Saved entries
• • • •
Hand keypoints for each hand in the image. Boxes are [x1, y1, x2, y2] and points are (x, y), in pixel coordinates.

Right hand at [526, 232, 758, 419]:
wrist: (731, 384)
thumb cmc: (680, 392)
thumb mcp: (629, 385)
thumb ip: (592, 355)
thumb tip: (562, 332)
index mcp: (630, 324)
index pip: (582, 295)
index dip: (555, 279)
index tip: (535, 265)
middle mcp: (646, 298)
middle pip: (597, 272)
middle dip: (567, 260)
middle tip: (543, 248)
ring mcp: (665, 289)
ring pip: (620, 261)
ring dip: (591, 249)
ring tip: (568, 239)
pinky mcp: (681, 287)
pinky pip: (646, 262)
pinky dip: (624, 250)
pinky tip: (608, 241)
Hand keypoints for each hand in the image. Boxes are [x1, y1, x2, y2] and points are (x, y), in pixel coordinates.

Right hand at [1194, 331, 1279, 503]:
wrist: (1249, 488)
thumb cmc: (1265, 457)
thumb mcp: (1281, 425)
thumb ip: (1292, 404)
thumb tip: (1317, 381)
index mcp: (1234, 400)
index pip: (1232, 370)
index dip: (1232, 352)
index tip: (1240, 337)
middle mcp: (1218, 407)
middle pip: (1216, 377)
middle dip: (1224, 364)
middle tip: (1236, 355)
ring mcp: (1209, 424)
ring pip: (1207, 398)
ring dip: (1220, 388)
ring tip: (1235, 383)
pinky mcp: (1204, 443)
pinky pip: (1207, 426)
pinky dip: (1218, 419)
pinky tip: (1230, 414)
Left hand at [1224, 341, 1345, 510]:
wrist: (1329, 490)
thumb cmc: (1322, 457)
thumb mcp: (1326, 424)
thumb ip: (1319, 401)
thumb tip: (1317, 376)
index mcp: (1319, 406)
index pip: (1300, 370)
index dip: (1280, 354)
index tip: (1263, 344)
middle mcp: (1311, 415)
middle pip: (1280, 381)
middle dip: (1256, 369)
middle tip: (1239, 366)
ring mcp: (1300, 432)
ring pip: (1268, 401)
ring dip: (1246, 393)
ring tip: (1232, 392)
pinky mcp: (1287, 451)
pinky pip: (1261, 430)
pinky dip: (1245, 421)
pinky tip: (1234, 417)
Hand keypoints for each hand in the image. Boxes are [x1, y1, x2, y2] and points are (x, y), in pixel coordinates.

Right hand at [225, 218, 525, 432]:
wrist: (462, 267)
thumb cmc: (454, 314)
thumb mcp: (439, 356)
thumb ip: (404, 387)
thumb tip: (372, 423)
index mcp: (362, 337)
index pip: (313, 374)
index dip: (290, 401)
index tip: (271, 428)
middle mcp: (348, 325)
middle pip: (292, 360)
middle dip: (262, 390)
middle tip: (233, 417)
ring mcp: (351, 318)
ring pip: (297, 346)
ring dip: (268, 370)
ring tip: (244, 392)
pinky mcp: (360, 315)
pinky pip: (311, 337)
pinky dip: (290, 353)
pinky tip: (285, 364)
• • • •
Copy range, inclusive: the line holding "thumb tip: (562, 332)" to the line holding "pinky tip: (608, 241)". Reproduce exactly those lines of the records above and no others.

Exercise output
thumb tip: (562, 332)
index mcp: (630, 324)
index pip: (582, 295)
index dip: (555, 279)
index tip: (535, 265)
middle mcp: (646, 298)
middle pip: (597, 272)
middle dip: (567, 260)
middle tip: (543, 248)
ring mcp: (665, 289)
ring pip: (620, 261)
ring dip: (591, 249)
ring tip: (568, 239)
pinky mcp: (681, 287)
pinky pip: (646, 262)
pinky dip: (624, 250)
pinky tip: (608, 241)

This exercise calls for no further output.